- _Data_:

********

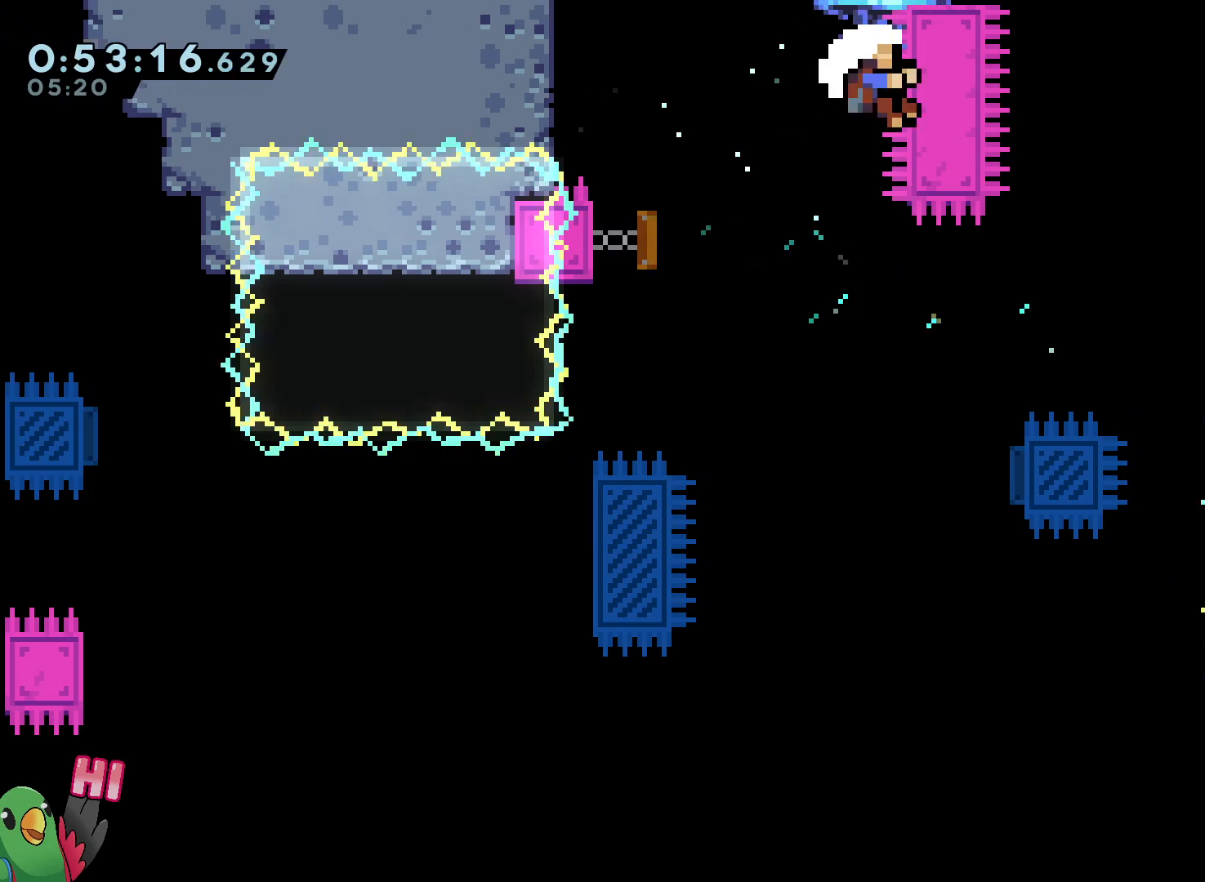
{"dt_ms": 500, "buttons": [], "left_stick": "center", "right_stick": "center", "events": [[67, "L1", "down"], [200, "L1", "up"], [300, "left_stick", "center"], [433, "R1", "up"]]}
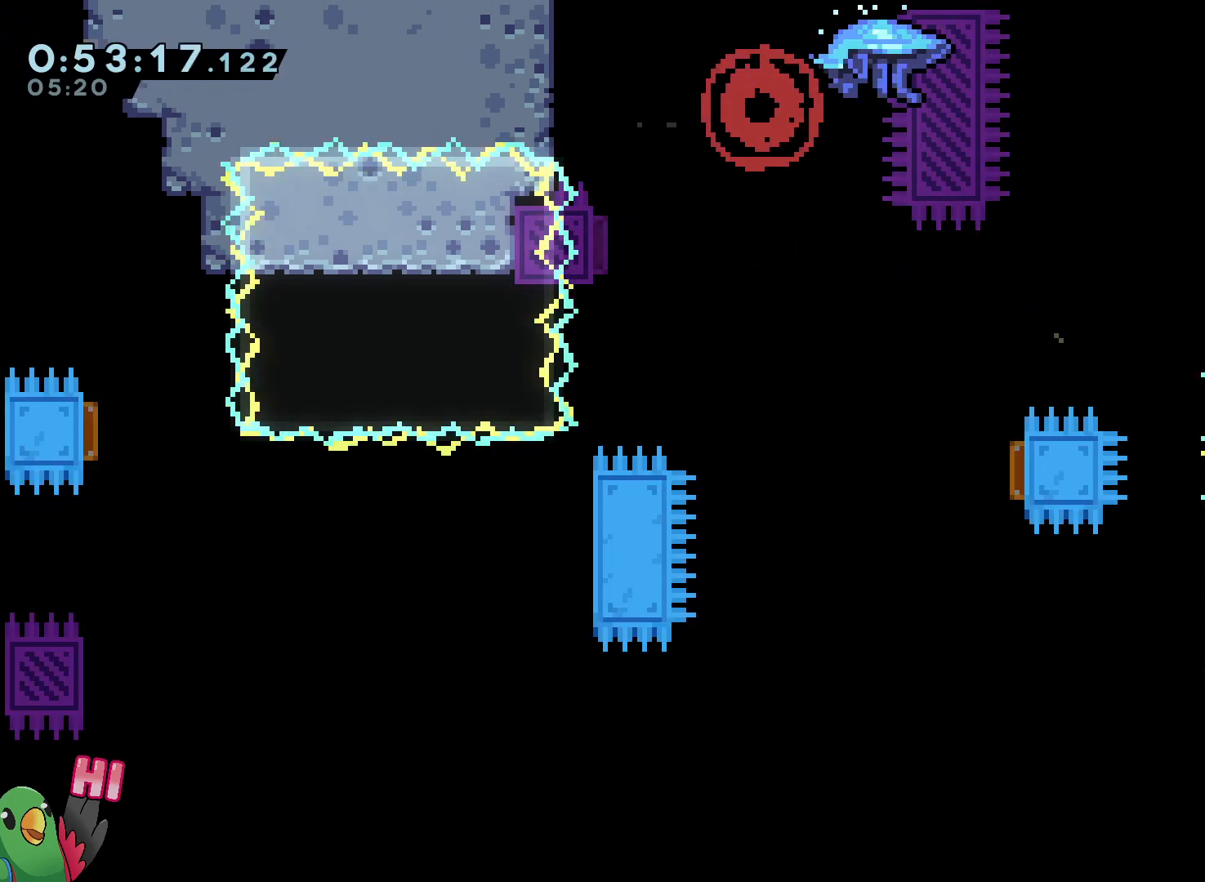
{"dt_ms": 500, "buttons": [], "left_stick": "center", "right_stick": "center", "events": []}
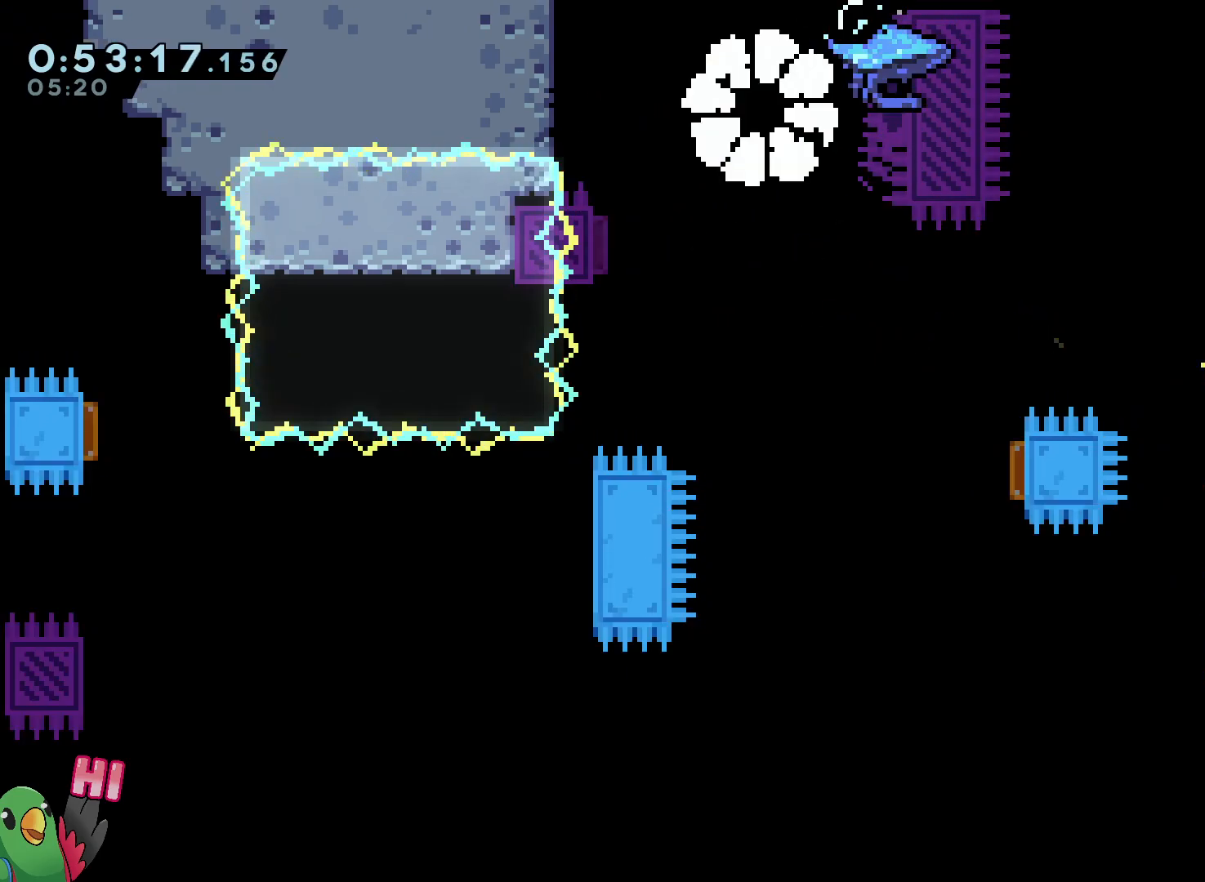
{"dt_ms": 500, "buttons": [], "left_stick": "center", "right_stick": "center", "events": []}
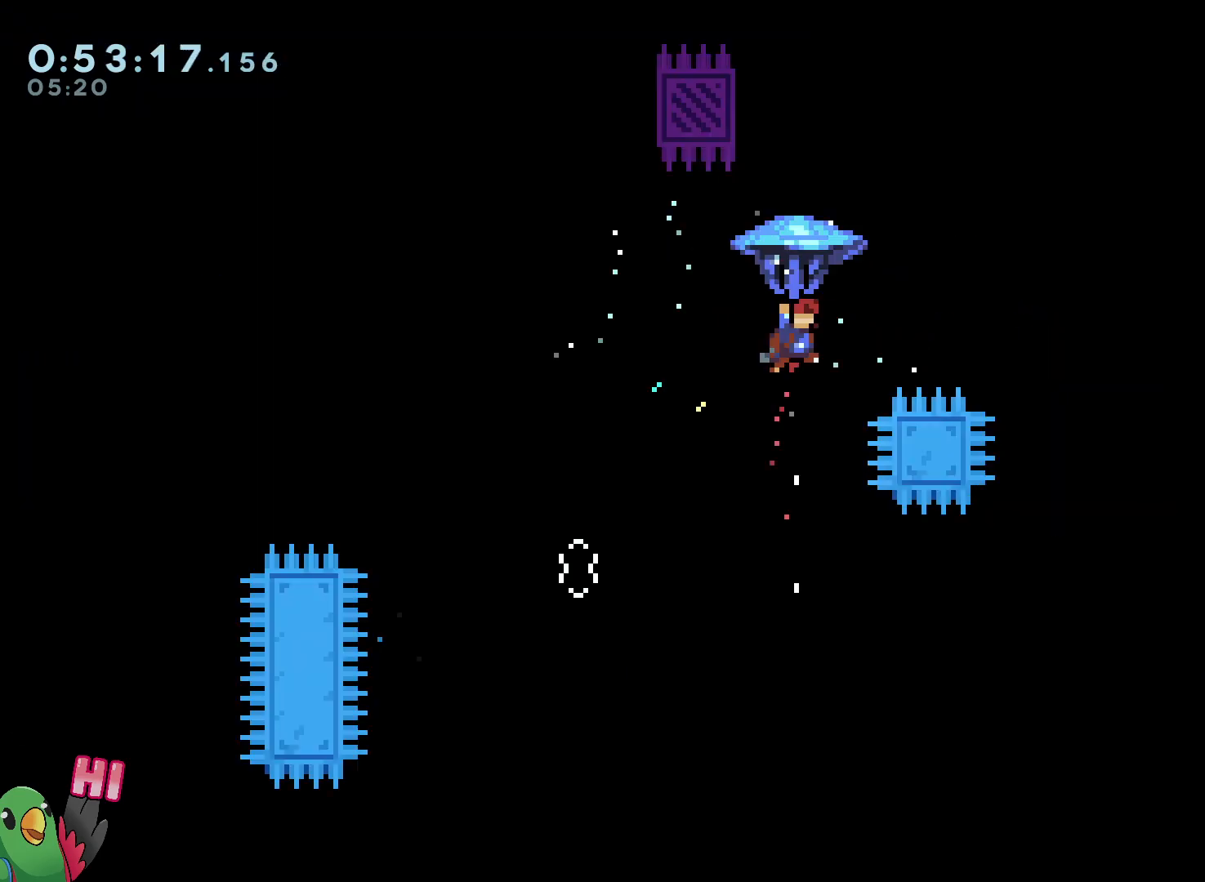
{"dt_ms": 500, "buttons": ["B", "R1"], "left_stick": "center", "right_stick": "center", "events": [[267, "R1", "down"], [333, "B", "down"]]}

********

- _What to do_:
Skipping the images, write out the whole listing exactly.

- _Finished exercise_:
{"dt_ms": 500, "buttons": [], "left_stick": "center", "right_stick": "center", "events": [[67, "L1", "down"], [200, "L1", "up"], [300, "left_stick", "center"], [433, "R1", "up"]]}
{"dt_ms": 500, "buttons": [], "left_stick": "center", "right_stick": "center", "events": []}
{"dt_ms": 500, "buttons": [], "left_stick": "center", "right_stick": "center", "events": []}
{"dt_ms": 500, "buttons": ["B", "R1"], "left_stick": "center", "right_stick": "center", "events": [[267, "R1", "down"], [333, "B", "down"]]}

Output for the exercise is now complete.